I am sending following data to elasticsearch from multiple servers.
SysTime, HostName, MemFree, CPULoad

I am sending this data every 5 minutes. That is every 5 minutes some 10 servers in my deployment will send this data to elasticsearch.

If data from any server is missing for last 5 minutes (or say last 6 minutes, to avoid any boundary condition issues) then I want to show it as "down".

I don't want to hard code the list of servers that I would be looking for since I may dynamically start monitoring more servers. Thus, I want to base my logic such that I find a list of distinct servers within last 10 minutes and a list of distinct servers within last 5 minutes and compare. If some server is missing in the last 5 minute list, then I want to show it as "down".
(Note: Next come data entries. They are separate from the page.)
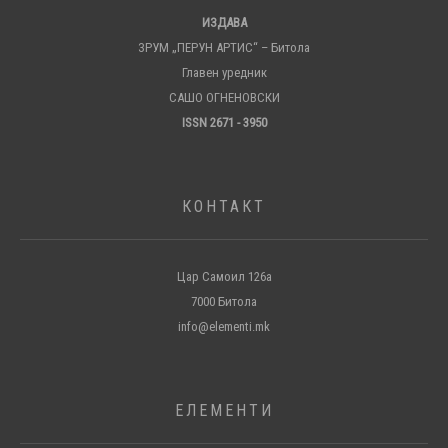
ИЗДАВА
ЗРУМ „ПЕРУН АРТИС“ – Битола
Главен уредник
САШО ОГНЕНОВСКИ
ISSN 2671 - 3950
КОНТАКТ
Цар Самоил 126а
7000 Битола
info@elementi.mk
ЕЛЕМЕНТИ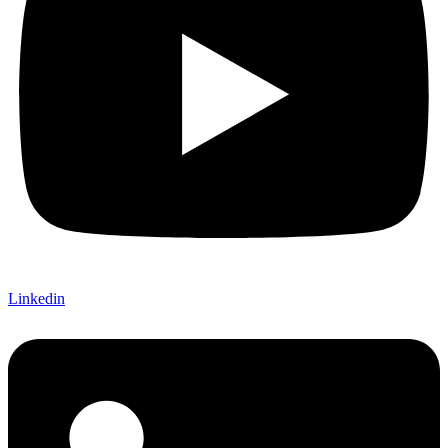
Linkedin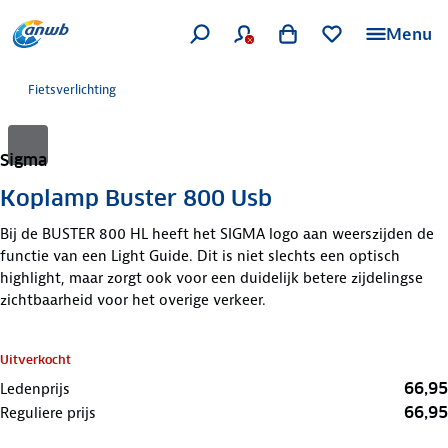
Menu
Fietsverlichting
Sigma
Koplamp Buster 800 Usb
Bij de BUSTER 800 HL heeft het SIGMA logo aan weerszijden de
functie van een Light Guide. Dit is niet slechts een optisch
highlight, maar zorgt ook voor een duidelijk betere zijdelingse
zichtbaarheid voor het overige verkeer.
Uitverkocht
66,95
Ledenprijs
66,95
Reguliere prijs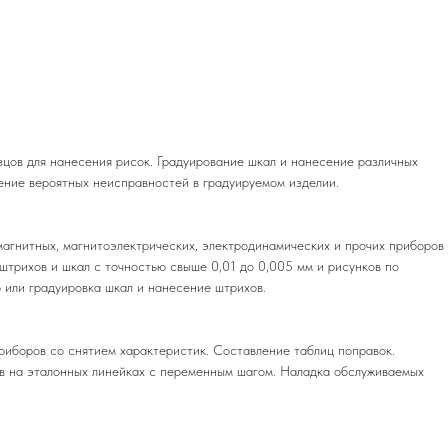
зцов для нанесения рисок. Градуирование шкал и нанесение различных
ение вероятных неисправностей в градуируемом изделии.
магнитных, магнитоэлектрических, электродинамических и прочих приборов
трихов и шкал с точностью свыше 0,01 до 0,005 мм и рисунков по
 или градуировка шкал и нанесение штрихов.
приборов со снятием характеристик. Составление таблиц поправок.
в на эталонных линейках с переменным шагом. Наладка обслуживаемых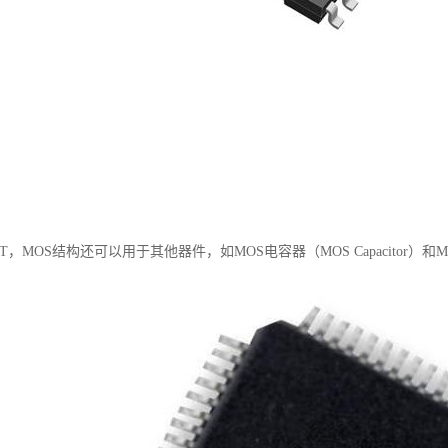
T，MOS结构还可以用于其他器件，如MOS电容器（MOS Capacitor）和MOS双晶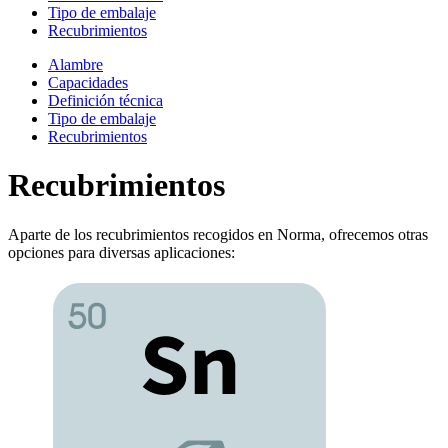
Tipo de embalaje
Recubrimientos
Alambre
Capacidades
Definición técnica
Tipo de embalaje
Recubrimientos
Recubrimientos
Aparte de los recubrimientos recogidos en Norma, ofrecemos otras
opciones para diversas aplicaciones: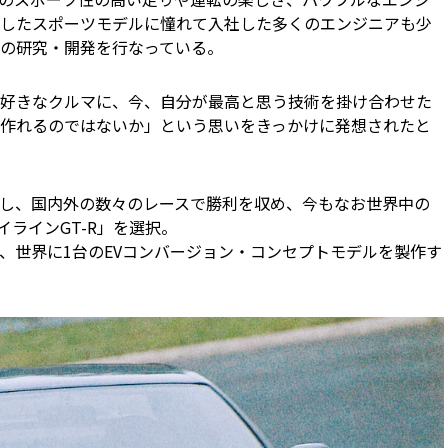
したスポーツモデルに憧れて入社した多くのエンジニアも少
の研究・開発を行なっている。
好きなクルマに、今、自分が最高と思う技術を掛け合わせた
作れるのではないか」という思いをきっかけに発想されたと
し、国内外の数々のレースで勝利を収め、今もなお世界中の
イラインGT-R」を選択。
、世界に1台のEVコンバージョン・コンセプトモデルを製作す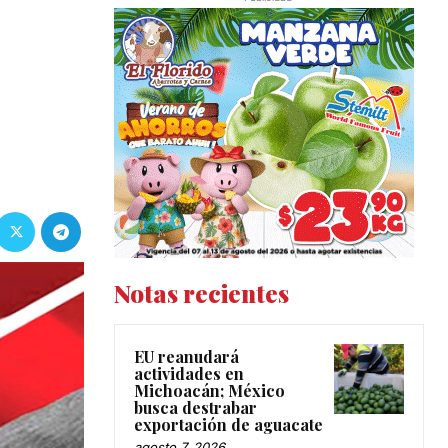
Notas recientes
EU reanudará
actividades en
Michoacán; México
busca destrabar
exportación de aguacate
agosto 7, 2026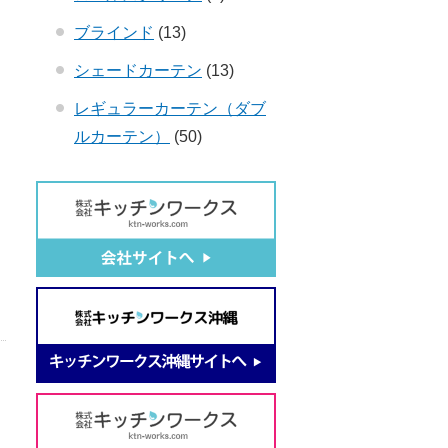
ブラインド
(13)
シェードカーテン
(13)
レギュラーカーテン（ダブ
ルカーテン）
(50)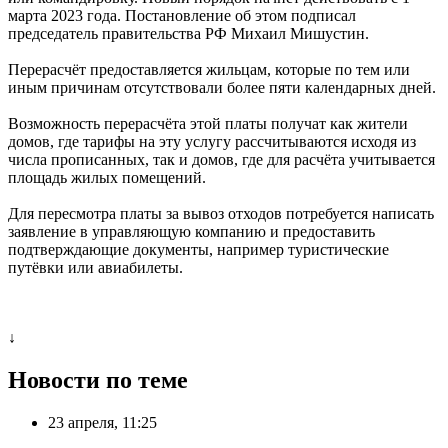
марта 2023 года. Постановление об этом подписал
председатель правительства РФ Михаил Мишустин.
Перерасчёт предоставляется жильцам, которые по тем или
иным причинам отсутствовали более пяти календарных дней.
Возможность перерасчёта этой платы получат как жители
домов, где тарифы на эту услугу рассчитываются исходя из
числа прописанных, так и домов, где для расчёта учитывается
площадь жилых помещений.
Для пересмотра платы за вывоз отходов потребуется написать
заявление в управляющую компанию и предоставить
подтверждающие документы, например туристические
путёвки или авиабилеты.
↓
Новости по теме
23 апреля, 11:25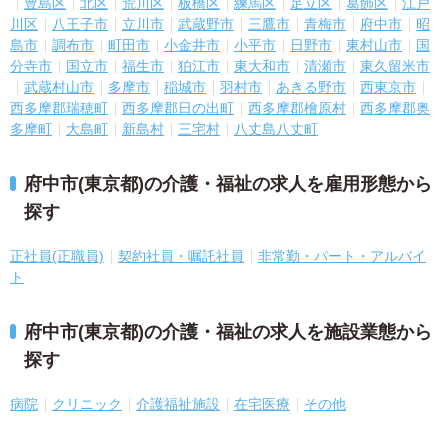
豊島区
北区
荒川区
板橋区
練馬区
足立区
葛飾区
江戸
川区
八王子市
立川市
武蔵野市
三鷹市
青梅市
府中市
昭
島市
調布市
町田市
小金井市
小平市
日野市
東村山市
国
分寺市
国立市
福生市
狛江市
東大和市
清瀬市
東久留米市
武蔵村山市
多摩市
稲城市
羽村市
あきる野市
西東京市
西多摩郡瑞穂町
西多摩郡日の出町
西多摩郡檜原村
西多摩郡奥
多摩町
大島町
新島村
三宅村
八丈島八丈町
府中市(東京都)の介護・福祉の求人を雇用形態から
探す
正社員(正職員)
契約社員・嘱託社員
非常勤・パート・アルバイ
ト
府中市(東京都)の介護・福祉の求人を施設業態から
探す
病院
クリニック
介護福祉施設
在宅医療
その他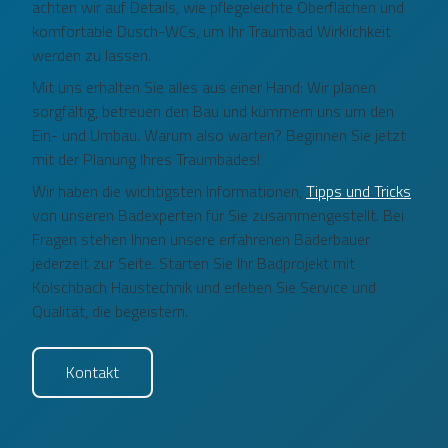
achten wir auf Details, wie pflegeleichte Oberflächen und
komfortable Dusch-WCs, um Ihr Traumbad Wirklichkeit
werden zu lassen.
Mit uns erhalten Sie alles aus einer Hand: Wir planen
sorgfältig, betreuen den Bau und kümmern uns um den
Ein- und Umbau. Warum also warten? Beginnen Sie jetzt
mit der Planung Ihres Traumbades!
Wir haben die wichtigsten Informationen,
Tipps und Tricks
von unseren Badexperten für Sie zusammengestellt. Bei
Fragen stehen Ihnen unsere erfahrenen Bäderbauer
jederzeit zur Seite. Starten Sie Ihr Badprojekt mit
Kölschbach Haustechnik und erleben Sie Service und
Qualität, die begeistern.
Kontakt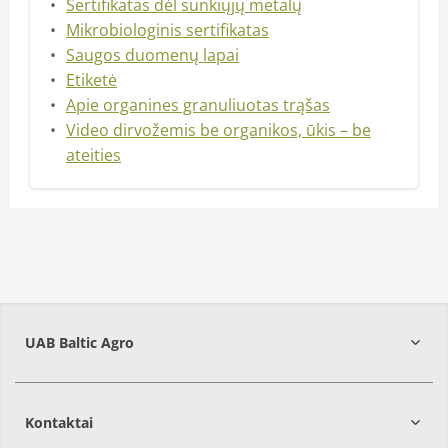
Sertifikatas dėl sunkiųjų metalų
Mikrobiologinis sertifikatas
Saugos duomenų lapai
Etiketė
Apie organines granuliuotas trąšas
Video dirvožemis be organikos, ūkis – be
ateities
UAB Baltic Agro
Kontaktai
The "show" as down is preferably on Kibana (currently on 5.6, but can go to 6 if needed - same with elasticsearch). If not on Kibana, then I would like to just get that output through some elasticsearch query.

Is it possible to do so?

Thanks so much.

Hi @deuskars,

You could use terms aggregation to do it, please consider this full example:

PUT monitoring/doc/1
{
  "server": "server1",
  "cpu": 20,
  "timestamp": "2017-12-18T00:00:00"
}

PUT monitoring/doc/2
{
  "server": "server2",
  "cpu": 30,
  "timestamp": "2017-12-18T00:00:00"
}

PUT monitoring/doc/3
{
  "server": "server1",
  "cpu": 15,
  "timestamp": "2017-12-18T00:10:00"
}

GET monitoring/_search
{
  "size": 0, 
  "query": {
    "bool": {
      "filter": {
        "range": {
          "timestamp": {
            "gte": "2017-12-18T00:00:00",
            "lt": "2017-12-18T00:10:00"
          }
        }
      }
    }
  },
  "aggs": {
    "servers": {
      "terms": {
        "field": "server.keyword",
        "size": 10
      }
    }
  }
}

GET monitoring/_search
{
  "size": 0, 
  "query": {
    "bool": {
      "filter": {
        "range": {
          "timestamp": {
            "gte": "2017-12-18T00:10:00",
            "lt": "2017-12-18T00:20:00"
          }
        }
      }
    }
  },
  "aggs": {
    "servers": {
      "terms": {
        "field": "server.keyword",
        "size": 10
      }
    }
  }
} 

But, why not using using Heartbeat that already do the hard work with great dashboards?

Cheers,
LG

This topic was automatically closed 28 days after the last reply. New replies are no longer allowed.